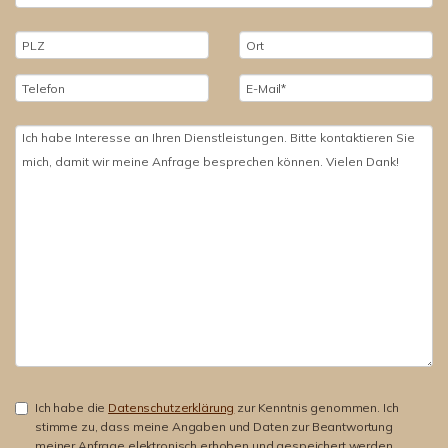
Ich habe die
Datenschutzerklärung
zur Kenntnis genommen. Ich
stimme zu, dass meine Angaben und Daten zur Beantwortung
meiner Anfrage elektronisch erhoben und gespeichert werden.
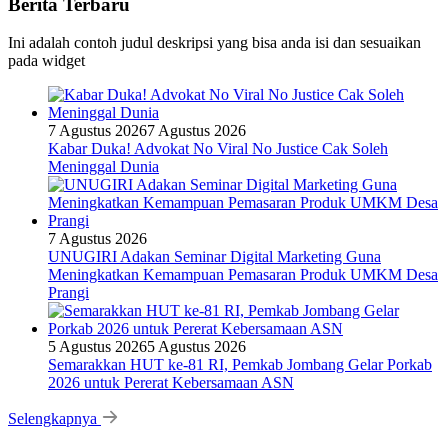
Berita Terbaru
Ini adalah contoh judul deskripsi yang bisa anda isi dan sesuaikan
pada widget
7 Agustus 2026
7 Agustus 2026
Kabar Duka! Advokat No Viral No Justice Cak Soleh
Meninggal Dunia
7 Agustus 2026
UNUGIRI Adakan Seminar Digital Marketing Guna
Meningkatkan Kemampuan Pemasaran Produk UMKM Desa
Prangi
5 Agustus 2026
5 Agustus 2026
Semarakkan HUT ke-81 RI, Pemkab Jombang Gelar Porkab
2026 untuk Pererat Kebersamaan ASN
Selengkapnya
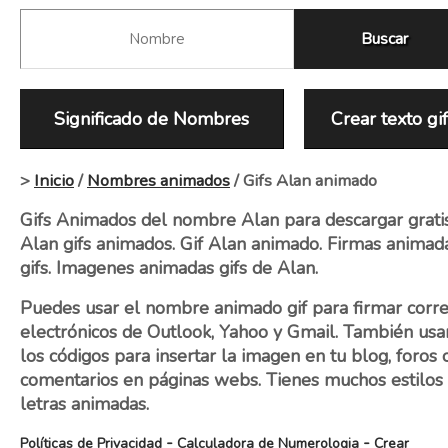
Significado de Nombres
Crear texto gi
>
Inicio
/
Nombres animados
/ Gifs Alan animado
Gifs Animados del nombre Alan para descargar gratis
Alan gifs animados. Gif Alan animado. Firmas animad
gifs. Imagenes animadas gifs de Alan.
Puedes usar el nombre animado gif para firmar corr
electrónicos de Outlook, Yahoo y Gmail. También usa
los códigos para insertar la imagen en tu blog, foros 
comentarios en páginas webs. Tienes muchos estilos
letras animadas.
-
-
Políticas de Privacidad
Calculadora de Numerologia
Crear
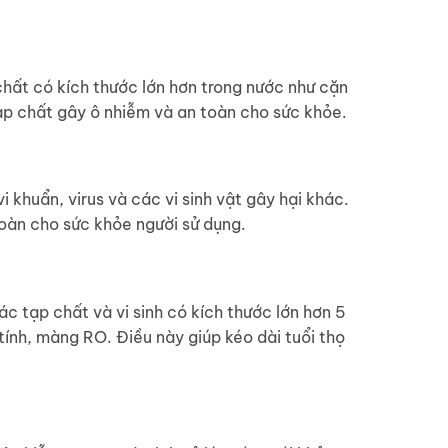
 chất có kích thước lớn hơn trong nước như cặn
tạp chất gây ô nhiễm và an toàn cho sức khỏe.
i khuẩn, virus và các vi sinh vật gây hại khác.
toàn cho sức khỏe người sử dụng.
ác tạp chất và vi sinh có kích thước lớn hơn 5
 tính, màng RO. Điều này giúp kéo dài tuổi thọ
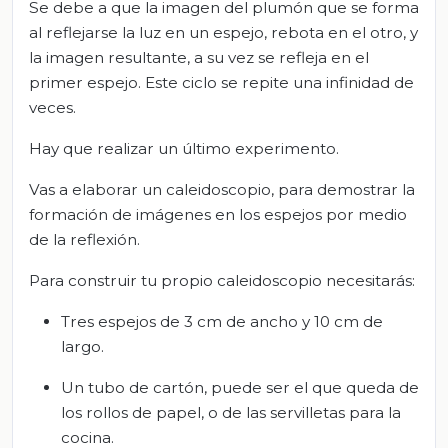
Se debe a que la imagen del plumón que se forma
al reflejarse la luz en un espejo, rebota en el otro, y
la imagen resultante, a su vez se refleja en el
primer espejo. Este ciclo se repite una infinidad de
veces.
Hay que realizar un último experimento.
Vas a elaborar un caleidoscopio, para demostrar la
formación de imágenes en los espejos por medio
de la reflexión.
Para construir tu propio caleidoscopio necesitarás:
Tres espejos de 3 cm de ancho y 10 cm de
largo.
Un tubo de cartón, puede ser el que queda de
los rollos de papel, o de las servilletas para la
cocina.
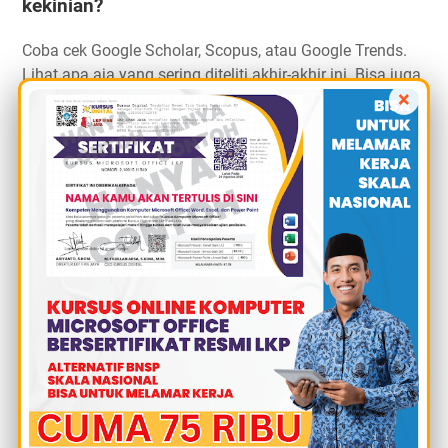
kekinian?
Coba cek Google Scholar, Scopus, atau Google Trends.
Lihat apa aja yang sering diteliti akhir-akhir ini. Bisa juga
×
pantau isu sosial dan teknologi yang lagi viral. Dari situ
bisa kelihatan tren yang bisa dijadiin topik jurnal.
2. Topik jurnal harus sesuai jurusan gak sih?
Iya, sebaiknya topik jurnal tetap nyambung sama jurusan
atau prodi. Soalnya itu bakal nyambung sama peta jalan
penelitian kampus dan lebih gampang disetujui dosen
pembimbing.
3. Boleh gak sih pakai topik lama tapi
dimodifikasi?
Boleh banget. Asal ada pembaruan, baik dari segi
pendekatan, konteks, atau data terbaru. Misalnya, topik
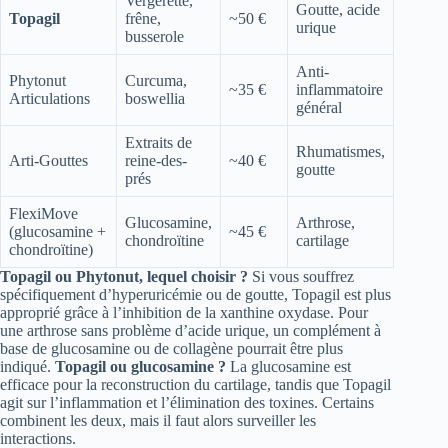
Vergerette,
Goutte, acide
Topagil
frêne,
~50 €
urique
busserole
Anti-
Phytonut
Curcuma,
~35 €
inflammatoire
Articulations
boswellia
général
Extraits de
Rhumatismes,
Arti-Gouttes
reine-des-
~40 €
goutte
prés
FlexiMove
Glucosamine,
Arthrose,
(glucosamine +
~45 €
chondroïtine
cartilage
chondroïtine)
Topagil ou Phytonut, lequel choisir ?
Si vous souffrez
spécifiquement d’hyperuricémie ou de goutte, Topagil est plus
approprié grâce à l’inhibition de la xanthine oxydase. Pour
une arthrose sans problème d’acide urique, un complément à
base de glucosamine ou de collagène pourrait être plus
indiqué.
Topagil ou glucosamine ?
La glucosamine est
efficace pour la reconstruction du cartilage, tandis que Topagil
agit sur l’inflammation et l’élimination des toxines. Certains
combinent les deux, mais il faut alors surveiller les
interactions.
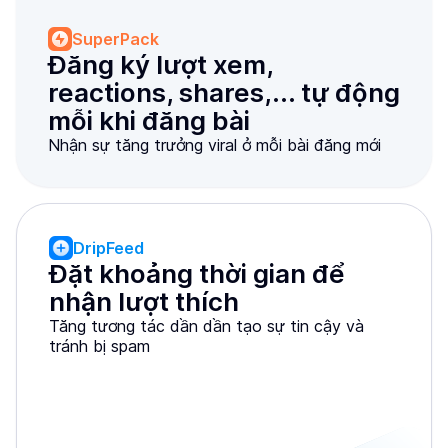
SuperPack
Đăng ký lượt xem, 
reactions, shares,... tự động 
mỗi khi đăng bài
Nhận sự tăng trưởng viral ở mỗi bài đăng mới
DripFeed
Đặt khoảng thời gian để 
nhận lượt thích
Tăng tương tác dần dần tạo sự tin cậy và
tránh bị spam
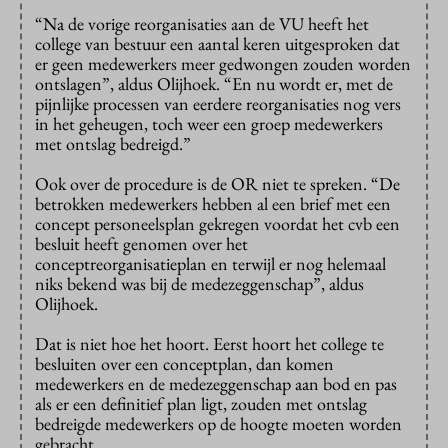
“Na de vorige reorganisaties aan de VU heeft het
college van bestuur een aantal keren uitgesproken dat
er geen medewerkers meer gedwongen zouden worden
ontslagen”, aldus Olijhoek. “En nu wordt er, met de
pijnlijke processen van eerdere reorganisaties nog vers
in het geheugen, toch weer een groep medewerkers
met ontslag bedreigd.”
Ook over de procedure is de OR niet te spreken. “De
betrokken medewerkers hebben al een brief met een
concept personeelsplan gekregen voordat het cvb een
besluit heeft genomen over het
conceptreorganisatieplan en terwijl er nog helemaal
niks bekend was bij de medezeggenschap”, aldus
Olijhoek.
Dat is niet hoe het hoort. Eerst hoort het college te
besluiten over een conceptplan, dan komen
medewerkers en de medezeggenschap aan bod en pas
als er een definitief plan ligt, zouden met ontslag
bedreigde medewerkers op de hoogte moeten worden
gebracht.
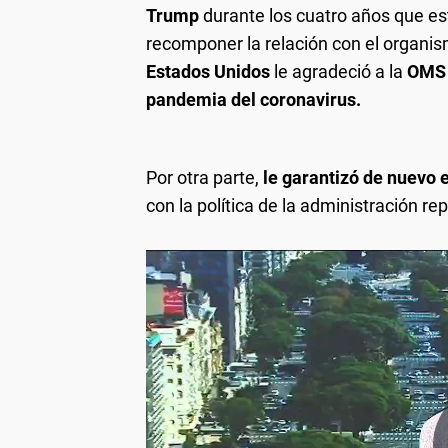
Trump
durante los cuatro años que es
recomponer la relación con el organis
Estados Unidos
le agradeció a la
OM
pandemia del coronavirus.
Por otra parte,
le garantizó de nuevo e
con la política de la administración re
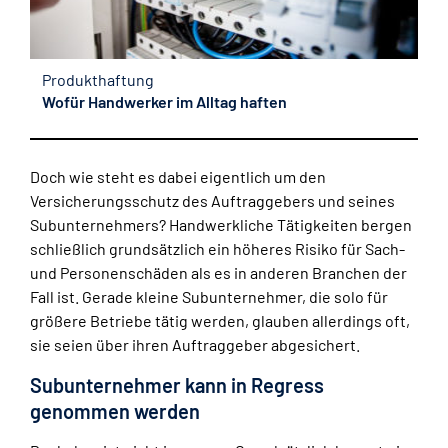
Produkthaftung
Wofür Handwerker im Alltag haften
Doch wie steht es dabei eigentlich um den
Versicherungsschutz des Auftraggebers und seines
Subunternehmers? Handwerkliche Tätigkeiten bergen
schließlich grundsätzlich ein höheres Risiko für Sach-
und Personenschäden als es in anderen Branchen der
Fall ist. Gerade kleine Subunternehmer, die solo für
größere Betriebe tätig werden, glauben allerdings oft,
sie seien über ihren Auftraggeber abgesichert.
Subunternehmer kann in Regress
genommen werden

[TO DO]
Every record must be copied exactly, with the pictures left out.

[WRITTEN ANSWER]
Ich habe die
Datenschutzerklärung
zur Kenntnis genommen. Ich
stimme zu, dass meine Angaben und Daten zur Beantwortung
meiner Anfrage elektronisch erhoben und gespeichert werden.
Berita Terbaru
Ini adalah contoh judul deskripsi yang bisa anda isi dan sesuaikan
pada widget
7 Agustus 2026
7 Agustus 2026
Kabar Duka! Advokat No Viral No Justice Cak Soleh
Meninggal Dunia
7 Agustus 2026
UNUGIRI Adakan Seminar Digital Marketing Guna
Meningkatkan Kemampuan Pemasaran Produk UMKM Desa
Prangi
5 Agustus 2026
5 Agustus 2026
Semarakkan HUT ke-81 RI, Pemkab Jombang Gelar Porkab
2026 untuk Pererat Kebersamaan ASN
Selengkapnya
Significado de Nombres
Crear texto gi
>
Inicio
/
Nombres animados
/ Gifs Alan animado
Gifs Animados del nombre Alan para descargar gratis
Alan gifs animados. Gif Alan animado. Firmas animad
gifs. Imagenes animadas gifs de Alan.
Puedes usar el nombre animado gif para firmar corr
electrónicos de Outlook, Yahoo y Gmail. También usa
los códigos para insertar la imagen en tu blog, foros 
comentarios en páginas webs. Tienes muchos estilos
letras animadas.
-
-
Políticas de Privacidad
Calculadora de Numerologia
Crear
 chất có kích thước lớn hơn trong nước như cặn
tạp chất gây ô nhiễm và an toàn cho sức khỏe.
i khuẩn, virus và các vi sinh vật gây hại khác.
toàn cho sức khỏe người sử dụng.
ác tạp chất và vi sinh có kích thước lớn hơn 5
 tính, màng RO. Điều này giúp kéo dài tuổi thọ
Se debe a que la imagen del plumón que se forma
al reflejarse la luz en un espejo, rebota en el otro, y
la imagen resultante, a su vez se refleja en el
primer espejo. Este ciclo se repite una infinidad de
veces.
Hay que realizar un último experimento.
Vas a elaborar un caleidoscopio, para demostrar la
formación de imágenes en los espejos por medio
de la reflexión.
Para construir tu propio caleidoscopio necesitarás:
Tres espejos de 3 cm de ancho y 10 cm de
largo.
Un tubo de cartón, puede ser el que queda de
los rollos de papel, o de las servilletas para la
cocina.
kekinian?
Coba cek Google Scholar, Scopus, atau Google Trends.
Lihat apa aja yang sering diteliti akhir-akhir ini. Bisa juga
×
pantau isu sosial dan teknologi yang lagi viral. Dari situ
bisa kelihatan tren yang bisa dijadiin topik jurnal.
2. Topik jurnal harus sesuai jurusan gak sih?
Iya, sebaiknya topik jurnal tetap nyambung sama jurusan
atau prodi. Soalnya itu bakal nyambung sama peta jalan
penelitian kampus dan lebih gampang disetujui dosen
pembimbing.
3. Boleh gak sih pakai topik lama tapi
dimodifikasi?
Boleh banget. Asal ada pembaruan, baik dari segi
pendekatan, konteks, atau data terbaru. Misalnya, topik
Vergerette,
Goutte, acide
Topagil
frêne,
~50 €
urique
busserole
Anti-
Phytonut
Curcuma,
~35 €
inflammatoire
Articulations
boswellia
général
Extraits de
Rhumatismes,
Arti-Gouttes
reine-des-
~40 €
goutte
prés
FlexiMove
Glucosamine,
Arthrose,
(glucosamine +
~45 €
chondroïtine
cartilage
chondroïtine)
Topagil ou Phytonut, lequel choisir ?
Si vous souffrez
spécifiquement d’hyperuricémie ou de goutte, Topagil est plus
approprié grâce à l’inhibition de la xanthine oxydase. Pour
une arthrose sans problème d’acide urique, un complément à
base de glucosamine ou de collagène pourrait être plus
indiqué.
Topagil ou glucosamine ?
La glucosamine est
efficace pour la reconstruction du cartilage, tandis que Topagil
agit sur l’inflammation et l’élimination des toxines. Certains
combinent les deux, mais il faut alors surveiller les
interactions.
SuperPack
Đăng ký lượt xem, 
reactions, shares,... tự động 
mỗi khi đăng bài
Nhận sự tăng trưởng viral ở mỗi bài đăng mới
DripFeed
Đặt khoảng thời gian để 
nhận lượt thích
Tăng tương tác dần dần tạo sự tin cậy và
tránh bị spam
“Na de vorige reorganisaties aan de VU heeft het
college van bestuur een aantal keren uitgesproken dat
er geen medewerkers meer gedwongen zouden worden
ontslagen”, aldus Olijhoek. “En nu wordt er, met de
pijnlijke processen van eerdere reorganisaties nog vers
in het geheugen, toch weer een groep medewerkers
met ontslag bedreigd.”
Ook over de procedure is de OR niet te spreken. “De
betrokken medewerkers hebben al een brief met een
concept personeelsplan gekregen voordat het cvb een
besluit heeft genomen over het
conceptreorganisatieplan en terwijl er nog helemaal
niks bekend was bij de medezeggenschap”, aldus
Olijhoek.
Dat is niet hoe het hoort. Eerst hoort het college te
besluiten over een conceptplan, dan komen
medewerkers en de medezeggenschap aan bod en pas
als er een definitief plan ligt, zouden met ontslag
bedreigde medewerkers op de hoogte moeten worden
gebracht.
Trump
durante los cuatro años que es
recomponer la relación con el organis
Estados Unidos
le agradeció a la
OM
pandemia del coronavirus.
Por otra parte,
le garantizó de nuevo e
con la política de la administración re
Produkthaftung
Wofür Handwerker im Alltag haften
Doch wie steht es dabei eigentlich um den
Versicherungsschutz des Auftraggebers und seines
Subunternehmers? Handwerkliche Tätigkeiten bergen
schließlich grundsätzlich ein höheres Risiko für Sach-
und Personenschäden als es in anderen Branchen der
Fall ist. Gerade kleine Subunternehmer, die solo für
größere Betriebe tätig werden, glauben allerdings oft,
sie seien über ihren Auftraggeber abgesichert.
Subunternehmer kann in Regress
genommen werden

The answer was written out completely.